Data typing in R

I find data types in R to be a PAIN!

TLDR: arithmetic functions sometimes need to be surrounded in as.double() function, why? Also when asked typeof() R claims it is a double. What is going on with data types in R for arithmetic functions? Also the dataframe function [ , ] returns a dataframe with the element requested instead of the element requested, why?

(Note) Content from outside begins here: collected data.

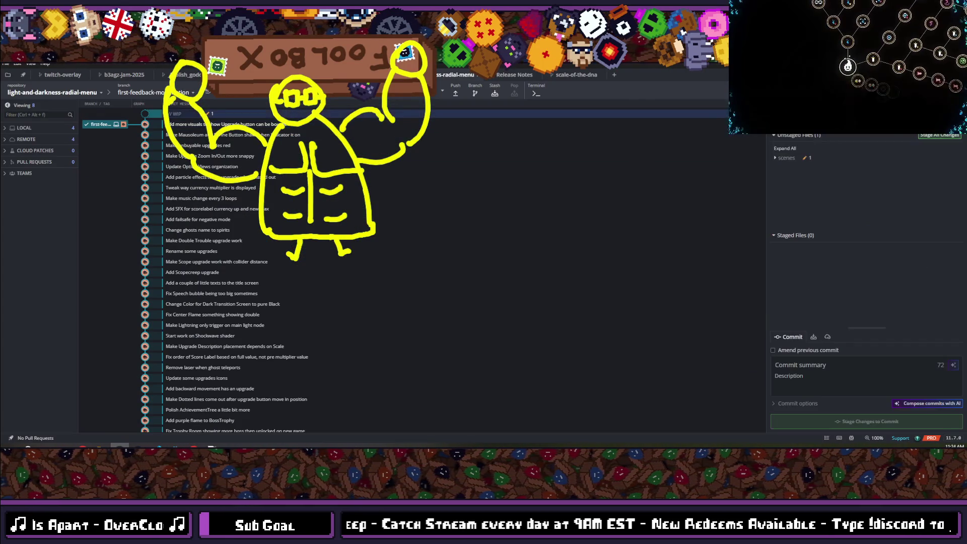
left_click(938, 136)
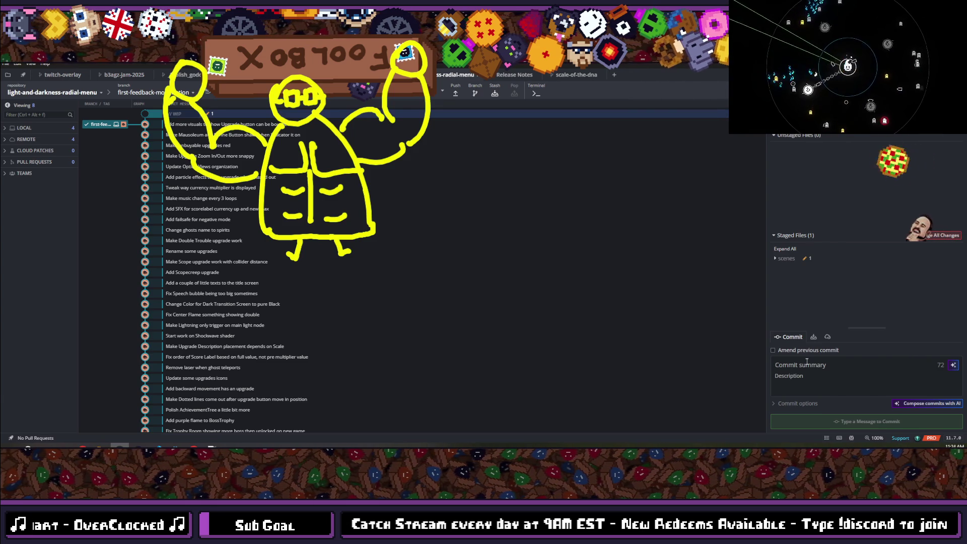
left_click(806, 364)
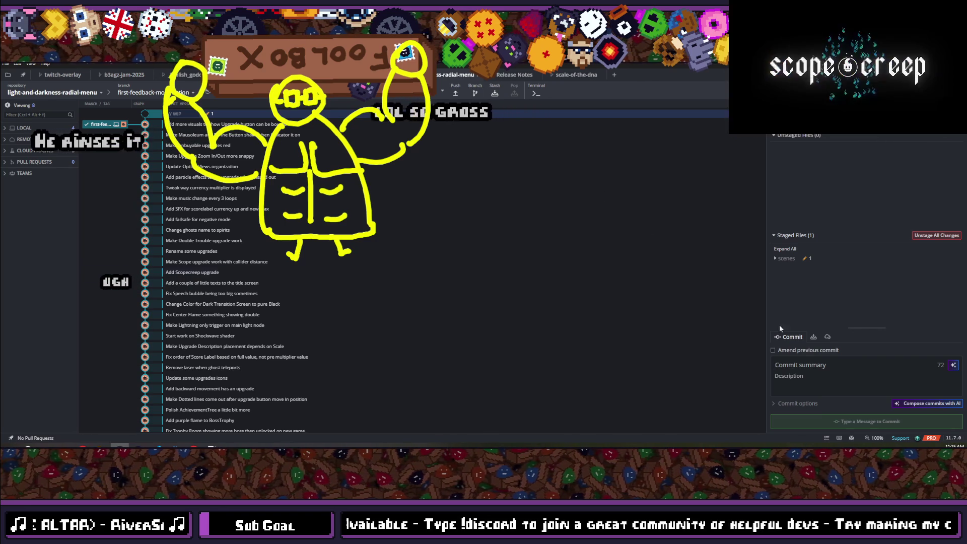
left_click(805, 361)
type("u")
- Write the commit summary 'Make only single level upgrades bring more attention'
key("BackSpace")
type("YOU")
key("BackSpace")
type("YUO")
key("BackSpace")
key("BackSpace")
type("N")
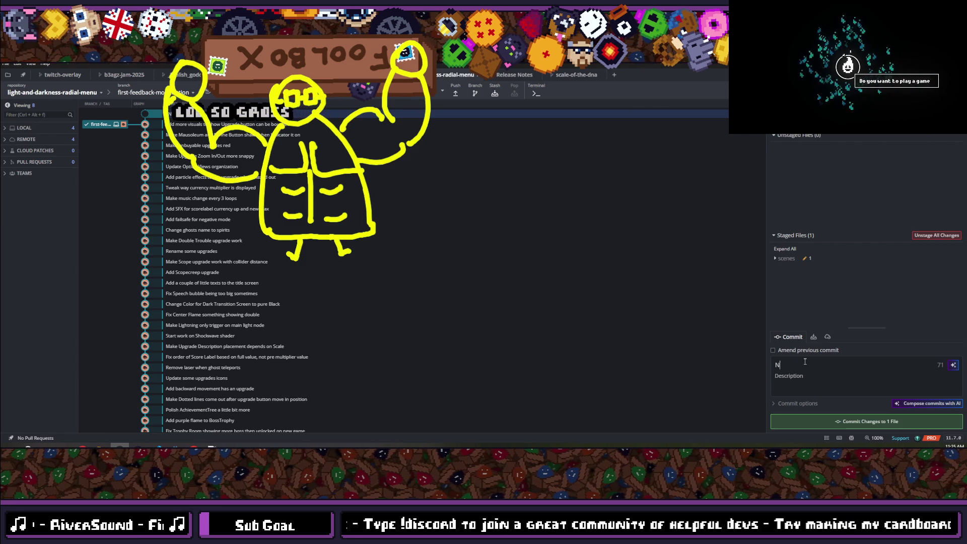
key("BackSpace")
key("BackSpace")
key("BackSpace")
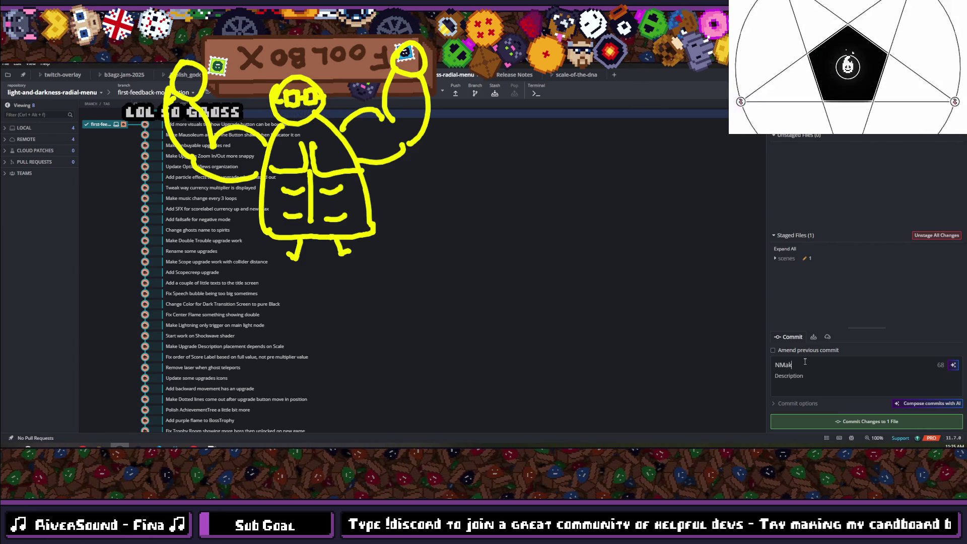
key("BackSpace")
type("Make ")
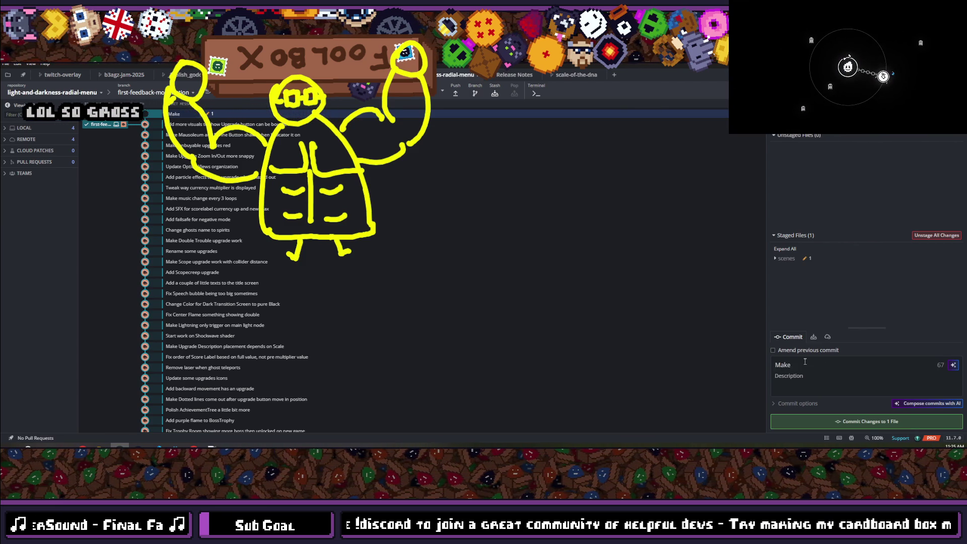
type("only single level upgrades")
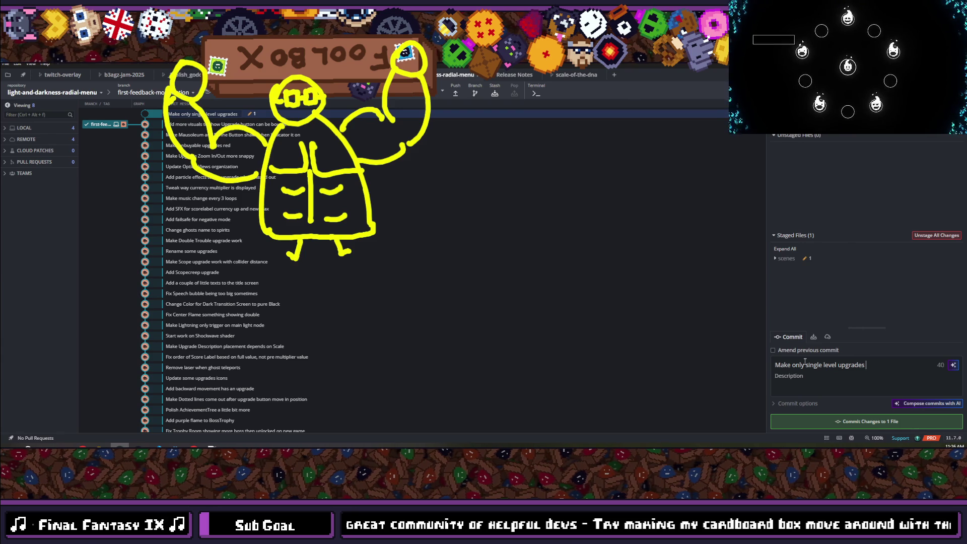
type("ttention")
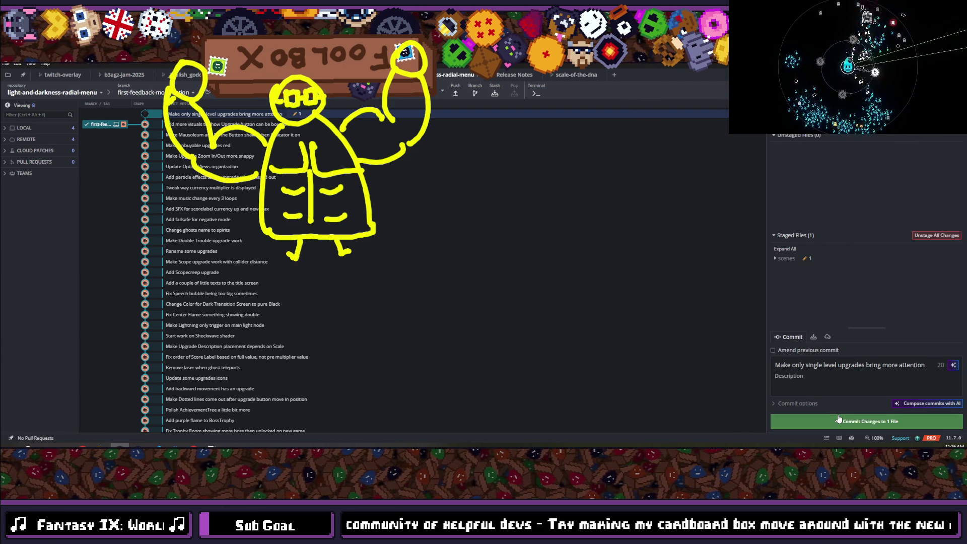
- Commit the staged file and push the commit to origin
left_click(839, 419)
left_click(456, 94)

Most recently I am struggling with the return types of arithmetic functions ( + , - , / , * , ^ )
In the following example my dataset is -20, -3, 2, 4, 4, 10, 50 (from https://www.codecademy.com/courses/learn-r/lessons/quartiles-r/exercises/q-1-and-q-3 , with a BS in math and a minor in CS I don’t need the quartiles learning but am instead using this to learn about R functions, I’ll post my code below)
Trying to run:
print(mydataset[(length(mydataset)+3)/2:length(mydataset)])
#returns
##[1] 4 2 -3 -3 -20 -20
#instead of the expected 4,10,50

In the end I found that running
print(mydataset[as.double((length(mydataset)+3)/2):length(mydataset)])
#returns the expected
##[1] 4 10 50

How do I know that this is a problem with the arithmetic functions? because when I tried as.doubling() just the length section it still returned the wonky information
So my question is what data type do the arithmetic functions return? well trying
print(typeof(length(mydataset)+3/2))
#returns
## [1] “double”

#but if that is a double, then why does forcing it to be a double with as.double() work?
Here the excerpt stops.